# Goal of the exercise:
Each line of the data below from the one holding "SPAWARSYSCEN-CHARLESTON, Code 582V0, Information" to the one holding "2.0 BACKGROUND", inclusive, is to be reproduced exactly; no other line belongs in the answer.

***** Study material

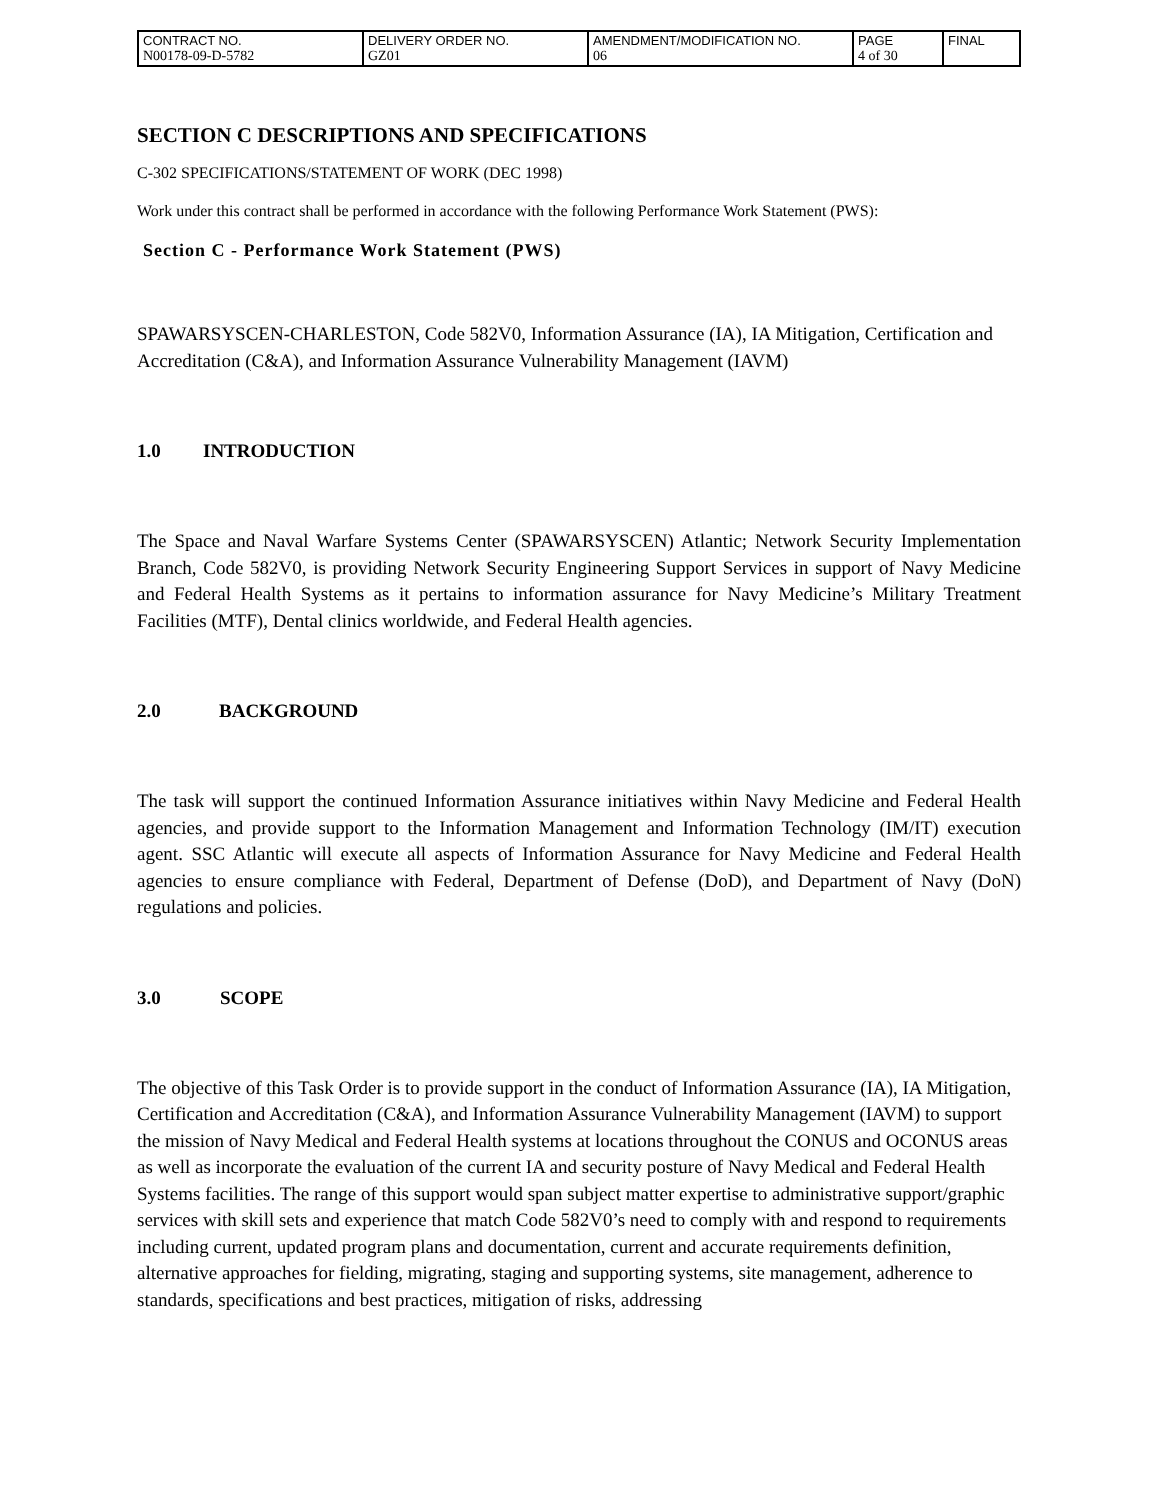| CONTRACT NO. N00178-09-D-5782 | DELIVERY ORDER NO. GZ01 | AMENDMENT/MODIFICATION NO. 06 | PAGE 4 of 30 | FINAL |
SECTION C DESCRIPTIONS AND SPECIFICATIONS
C-302 SPECIFICATIONS/STATEMENT OF WORK (DEC 1998)
Work under this contract shall be performed in accordance with the following Performance Work Statement (PWS):
Section C - Performance Work Statement (PWS)
SPAWARSYSCEN-CHARLESTON, Code 582V0, Information Assurance (IA), IA Mitigation, Certification and Accreditation (C&A), and Information Assurance Vulnerability Management (IAVM)
1.0 INTRODUCTION
The Space and Naval Warfare Systems Center (SPAWARSYSCEN) Atlantic; Network Security Implementation Branch, Code 582V0, is providing Network Security Engineering Support Services in support of Navy Medicine and Federal Health Systems as it pertains to information assurance for Navy Medicine’s Military Treatment Facilities (MTF), Dental clinics worldwide, and Federal Health agencies.
2.0 BACKGROUND
The task will support the continued Information Assurance initiatives within Navy Medicine and Federal Health agencies, and provide support to the Information Management and Information Technology (IM/IT) execution agent. SSC Atlantic will execute all aspects of Information Assurance for Navy Medicine and Federal Health agencies to ensure compliance with Federal, Department of Defense (DoD), and Department of Navy (DoN) regulations and policies.
3.0 SCOPE
The objective of this Task Order is to provide support in the conduct of Information Assurance (IA), IA Mitigation, Certification and Accreditation (C&A), and Information Assurance Vulnerability Management (IAVM) to support the mission of Navy Medical and Federal Health systems at locations throughout the CONUS and OCONUS areas as well as incorporate the evaluation of the current IA and security posture of Navy Medical and Federal Health Systems facilities. The range of this support would span subject matter expertise to administrative support/graphic services with skill sets and experience that match Code 582V0’s need to comply with and respond to requirements including current, updated program plans and documentation, current and accurate requirements definition, alternative approaches for fielding, migrating, staging and supporting systems, site management, adherence to standards, specifications and best practices, mitigation of risks, addressing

**********

# Exercise answer:
SPAWARSYSCEN-CHARLESTON, Code 582V0, Information Assurance (IA), IA Mitigation, Certification and Accreditation (C&A), and Information Assurance Vulnerability Management (IAVM)
1.0 INTRODUCTION
The Space and Naval Warfare Systems Center (SPAWARSYSCEN) Atlantic; Network Security Implementation Branch, Code 582V0, is providing Network Security Engineering Support Services in support of Navy Medicine and Federal Health Systems as it pertains to information assurance for Navy Medicine’s Military Treatment Facilities (MTF), Dental clinics worldwide, and Federal Health agencies.
2.0 BACKGROUND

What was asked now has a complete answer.